RECORDS FOR THE EXERCISE |
=== Begin Enclosure ===

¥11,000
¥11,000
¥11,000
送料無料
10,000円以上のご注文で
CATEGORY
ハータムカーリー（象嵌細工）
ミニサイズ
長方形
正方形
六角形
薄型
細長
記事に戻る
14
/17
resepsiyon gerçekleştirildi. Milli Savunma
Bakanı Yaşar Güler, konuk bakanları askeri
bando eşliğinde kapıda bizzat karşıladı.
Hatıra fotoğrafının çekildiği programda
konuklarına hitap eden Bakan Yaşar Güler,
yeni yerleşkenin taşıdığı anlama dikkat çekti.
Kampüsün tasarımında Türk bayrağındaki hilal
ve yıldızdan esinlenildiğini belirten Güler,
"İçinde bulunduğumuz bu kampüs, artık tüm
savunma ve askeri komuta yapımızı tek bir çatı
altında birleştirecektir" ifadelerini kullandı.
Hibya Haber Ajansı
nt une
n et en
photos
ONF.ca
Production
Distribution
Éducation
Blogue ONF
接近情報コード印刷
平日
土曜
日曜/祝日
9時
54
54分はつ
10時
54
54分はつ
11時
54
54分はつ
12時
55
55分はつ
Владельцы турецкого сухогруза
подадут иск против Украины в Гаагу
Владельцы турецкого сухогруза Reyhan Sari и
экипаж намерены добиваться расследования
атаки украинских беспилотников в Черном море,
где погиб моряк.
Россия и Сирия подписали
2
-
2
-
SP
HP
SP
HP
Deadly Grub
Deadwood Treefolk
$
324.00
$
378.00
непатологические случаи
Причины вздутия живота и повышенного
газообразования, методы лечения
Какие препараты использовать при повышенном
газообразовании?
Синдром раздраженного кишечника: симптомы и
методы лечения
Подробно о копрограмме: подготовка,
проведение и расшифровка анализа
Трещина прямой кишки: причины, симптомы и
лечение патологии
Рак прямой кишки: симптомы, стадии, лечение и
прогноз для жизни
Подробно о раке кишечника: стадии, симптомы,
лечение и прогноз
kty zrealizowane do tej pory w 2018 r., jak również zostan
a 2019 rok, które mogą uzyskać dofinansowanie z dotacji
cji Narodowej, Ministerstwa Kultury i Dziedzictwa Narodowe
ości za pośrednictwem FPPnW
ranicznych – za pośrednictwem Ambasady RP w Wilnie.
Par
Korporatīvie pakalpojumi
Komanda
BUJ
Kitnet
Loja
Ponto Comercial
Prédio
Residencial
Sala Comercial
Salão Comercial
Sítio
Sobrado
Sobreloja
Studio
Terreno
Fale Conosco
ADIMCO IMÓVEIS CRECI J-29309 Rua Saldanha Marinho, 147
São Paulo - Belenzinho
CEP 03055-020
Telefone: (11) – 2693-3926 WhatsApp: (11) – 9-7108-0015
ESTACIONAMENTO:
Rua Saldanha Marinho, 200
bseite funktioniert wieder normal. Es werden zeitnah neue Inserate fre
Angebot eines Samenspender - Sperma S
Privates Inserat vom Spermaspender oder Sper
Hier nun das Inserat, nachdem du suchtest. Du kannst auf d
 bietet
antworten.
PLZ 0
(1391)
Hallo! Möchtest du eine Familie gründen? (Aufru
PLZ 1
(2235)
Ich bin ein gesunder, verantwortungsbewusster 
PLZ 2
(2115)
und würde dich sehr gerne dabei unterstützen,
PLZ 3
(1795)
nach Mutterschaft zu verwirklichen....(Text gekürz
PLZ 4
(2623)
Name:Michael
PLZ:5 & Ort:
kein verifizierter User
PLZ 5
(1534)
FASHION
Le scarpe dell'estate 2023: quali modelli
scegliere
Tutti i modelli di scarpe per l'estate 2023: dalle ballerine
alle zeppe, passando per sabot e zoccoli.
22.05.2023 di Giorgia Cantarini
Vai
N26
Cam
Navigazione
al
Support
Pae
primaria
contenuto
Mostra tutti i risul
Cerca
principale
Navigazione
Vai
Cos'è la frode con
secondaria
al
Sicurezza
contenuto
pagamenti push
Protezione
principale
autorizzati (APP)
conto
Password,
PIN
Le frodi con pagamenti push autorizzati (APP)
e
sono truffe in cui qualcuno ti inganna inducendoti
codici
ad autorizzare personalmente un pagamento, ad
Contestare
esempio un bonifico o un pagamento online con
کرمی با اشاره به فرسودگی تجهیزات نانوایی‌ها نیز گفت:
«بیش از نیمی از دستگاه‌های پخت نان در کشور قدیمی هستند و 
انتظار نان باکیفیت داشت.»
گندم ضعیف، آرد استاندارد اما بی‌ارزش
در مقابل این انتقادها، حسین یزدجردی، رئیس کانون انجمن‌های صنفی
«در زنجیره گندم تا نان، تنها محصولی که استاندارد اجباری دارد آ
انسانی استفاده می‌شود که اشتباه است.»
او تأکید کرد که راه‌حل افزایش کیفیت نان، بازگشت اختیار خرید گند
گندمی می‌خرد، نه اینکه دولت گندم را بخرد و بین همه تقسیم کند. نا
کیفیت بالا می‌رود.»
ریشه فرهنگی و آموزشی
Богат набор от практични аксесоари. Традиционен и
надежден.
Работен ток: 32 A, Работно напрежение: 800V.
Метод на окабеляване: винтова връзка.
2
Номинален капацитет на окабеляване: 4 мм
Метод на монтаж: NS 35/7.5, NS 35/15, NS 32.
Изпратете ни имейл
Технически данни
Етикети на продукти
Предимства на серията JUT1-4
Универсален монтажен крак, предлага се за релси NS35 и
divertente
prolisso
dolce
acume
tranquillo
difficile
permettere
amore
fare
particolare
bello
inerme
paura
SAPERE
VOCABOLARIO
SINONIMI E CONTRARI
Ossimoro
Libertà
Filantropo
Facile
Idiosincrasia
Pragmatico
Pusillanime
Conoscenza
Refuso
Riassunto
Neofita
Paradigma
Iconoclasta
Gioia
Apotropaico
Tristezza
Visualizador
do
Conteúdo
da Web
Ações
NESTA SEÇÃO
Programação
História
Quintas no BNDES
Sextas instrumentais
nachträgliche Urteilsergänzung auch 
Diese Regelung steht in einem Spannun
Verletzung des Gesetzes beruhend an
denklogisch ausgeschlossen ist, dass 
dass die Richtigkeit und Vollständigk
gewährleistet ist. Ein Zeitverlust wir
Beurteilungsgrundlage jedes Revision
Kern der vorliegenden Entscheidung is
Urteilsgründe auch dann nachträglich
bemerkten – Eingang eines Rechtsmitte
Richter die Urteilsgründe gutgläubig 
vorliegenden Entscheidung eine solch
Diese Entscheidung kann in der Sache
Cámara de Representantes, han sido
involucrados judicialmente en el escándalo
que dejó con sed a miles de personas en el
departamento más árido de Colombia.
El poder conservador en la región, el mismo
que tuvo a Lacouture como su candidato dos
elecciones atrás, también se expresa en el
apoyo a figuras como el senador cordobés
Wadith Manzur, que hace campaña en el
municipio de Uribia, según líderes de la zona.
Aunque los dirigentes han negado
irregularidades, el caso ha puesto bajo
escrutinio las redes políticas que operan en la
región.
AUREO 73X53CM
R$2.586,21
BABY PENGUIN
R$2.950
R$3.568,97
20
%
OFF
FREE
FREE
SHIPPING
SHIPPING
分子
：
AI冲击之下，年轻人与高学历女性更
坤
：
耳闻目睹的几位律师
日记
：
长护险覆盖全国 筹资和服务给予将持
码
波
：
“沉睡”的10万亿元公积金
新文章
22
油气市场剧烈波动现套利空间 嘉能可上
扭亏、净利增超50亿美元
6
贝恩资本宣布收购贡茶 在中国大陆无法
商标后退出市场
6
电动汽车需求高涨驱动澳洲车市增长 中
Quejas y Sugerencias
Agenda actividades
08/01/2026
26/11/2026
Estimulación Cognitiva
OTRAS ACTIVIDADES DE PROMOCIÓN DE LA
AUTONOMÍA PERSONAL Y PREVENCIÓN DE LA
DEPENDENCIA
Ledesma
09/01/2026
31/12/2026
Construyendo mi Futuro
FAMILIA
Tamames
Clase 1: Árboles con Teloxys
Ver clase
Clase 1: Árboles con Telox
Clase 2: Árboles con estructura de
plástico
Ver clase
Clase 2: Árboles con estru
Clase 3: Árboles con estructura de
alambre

=== End Enclosure ===

WHAT IS REQUIRED | Could you give the items from the start of the records through the line containing "Privates Inserat vom Spermaspender oder Sper", both ends included, as a Markdown table with a Row column holding the row number and an Entry column holding the line, leaving out blank lines?

ANSWER TO THIS PROBLEM |
| Row | Entry |
|---|---|
| 1 | ¥11,000 |
| 2 | ¥11,000 |
| 3 | ¥11,000 |
| 4 | 送料無料 |
| 5 | 10,000円以上のご注文で |
| 6 | CATEGORY |
| 7 | ハータムカーリー（象嵌細工） |
| 8 | ミニサイズ |
| 9 | 長方形 |
| 10 | 正方形 |
| 11 | 六角形 |
| 12 | 薄型 |
| 13 | 細長 |
| 14 | 記事に戻る |
| 15 | 14 |
| 16 | /17 |
| 17 | resepsiyon gerçekleştirildi. Milli Savunma |
| 18 | Bakanı Yaşar Güler, konuk bakanları askeri |
| 19 | bando eşliğinde kapıda bizzat karşıladı. |
| 20 | Hatıra fotoğrafının çekildiği programda |
| 21 | konuklarına hitap eden Bakan Yaşar Güler, |
| 22 | yeni yerleşkenin taşıdığı anlama dikkat çekti. |
| 23 | Kampüsün tasarımında Türk bayrağındaki hilal |
| 24 | ve yıldızdan esinlenildiğini belirten Güler, |
| 25 | "İçinde bulunduğumuz bu kampüs, artık tüm |
| 26 | savunma ve askeri komuta yapımızı tek bir çatı |
| 27 | altında birleştirecektir" ifadelerini kullandı. |
| 28 | Hibya Haber Ajansı |
| 29 | nt une |
| 30 | n et en |
| 31 | photos |
| 32 | ONF.ca |
| 33 | Production |
| 34 | Distribution |
| 35 | Éducation |
| 36 | Blogue ONF |
| 37 | 接近情報コード印刷 |
| 38 | 平日 |
| 39 | 土曜 |
| 40 | 日曜/祝日 |
| 41 | 9時 |
| 42 | 54 |
| 43 | 54分はつ |
| 44 | 10時 |
| 45 | 54 |
| 46 | 54分はつ |
| 47 | 11時 |
| 48 | 54 |
| 49 | 54分はつ |
| 50 | 12時 |
| 51 | 55 |
| 52 | 55分はつ |
| 53 | Владельцы турецкого сухогруза |
| 54 | подадут иск против Украины в Гаагу |
| 55 | Владельцы турецкого сухогруза Reyhan Sari и |
| 56 | экипаж намерены добиваться расследования |
| 57 | атаки украинских беспилотников в Черном море, |
| 58 | где погиб моряк. |
| 59 | Россия и Сирия подписали |
| 60 | 2 |
| 61 | - |
| 62 | 2 |
| 63 | - |
| 64 | SP |
| 65 | HP |
| 66 | SP |
| 67 | HP |
| 68 | Deadly Grub |
| 69 | Deadwood Treefolk |
| 70 | $ |
| 71 | 324.00 |
| 72 | $ |
| 73 | 378.00 |
| 74 | непатологические случаи |
| 75 | Причины вздутия живота и повышенного |
| 76 | газообразования, методы лечения |
| 77 | Какие препараты использовать при повышенном |
| 78 | газообразовании? |
| 79 | Синдром раздраженного кишечника: симптомы и |
| 80 | методы лечения |
| 81 | Подробно о копрограмме: подготовка, |
| 82 | проведение и расшифровка анализа |
| 83 | Трещина прямой кишки: причины, симптомы и |
| 84 | лечение патологии |
| 85 | Рак прямой кишки: симптомы, стадии, лечение и |
| 86 | прогноз для жизни |
| 87 | Подробно о раке кишечника: стадии, симптомы, |
| 88 | лечение и прогноз |
| 89 | kty zrealizowane do tej pory w 2018 r., jak również zostan |
| 90 | a 2019 rok, które mogą uzyskać dofinansowanie z dotacji |
| 91 | cji Narodowej, Ministerstwa Kultury i Dziedzictwa Narodowe |
| 92 | ości za pośrednictwem FPPnW |
| 93 | ranicznych – za pośrednictwem Ambasady RP w Wilnie. |
| 94 | Par |
| 95 | Korporatīvie pakalpojumi |
| 96 | Komanda |
| 97 | BUJ |
| 98 | Kitnet |
| 99 | Loja |
| 100 | Ponto Comercial |
| 101 | Prédio |
| 102 | Residencial |
| 103 | Sala Comercial |
| 104 | Salão Comercial |
| 105 | Sítio |
| 106 | Sobrado |
| 107 | Sobreloja |
| 108 | Studio |
| 109 | Terreno |
| 110 | Fale Conosco |
| 111 | ADIMCO IMÓVEIS CRECI J-29309 Rua Saldanha Marinho, 147 |
| 112 | São Paulo - Belenzinho |
| 113 | CEP 03055-020 |
| 114 | Telefone: (11) – 2693-3926 WhatsApp: (11) – 9-7108-0015 |
| 115 | ESTACIONAMENTO: |
| 116 | Rua Saldanha Marinho, 200 |
| 117 | bseite funktioniert wieder normal. Es werden zeitnah neue Inserate fre |
| 118 | Angebot eines Samenspender - Sperma S |
| 119 | Privates Inserat vom Spermaspender oder Sper |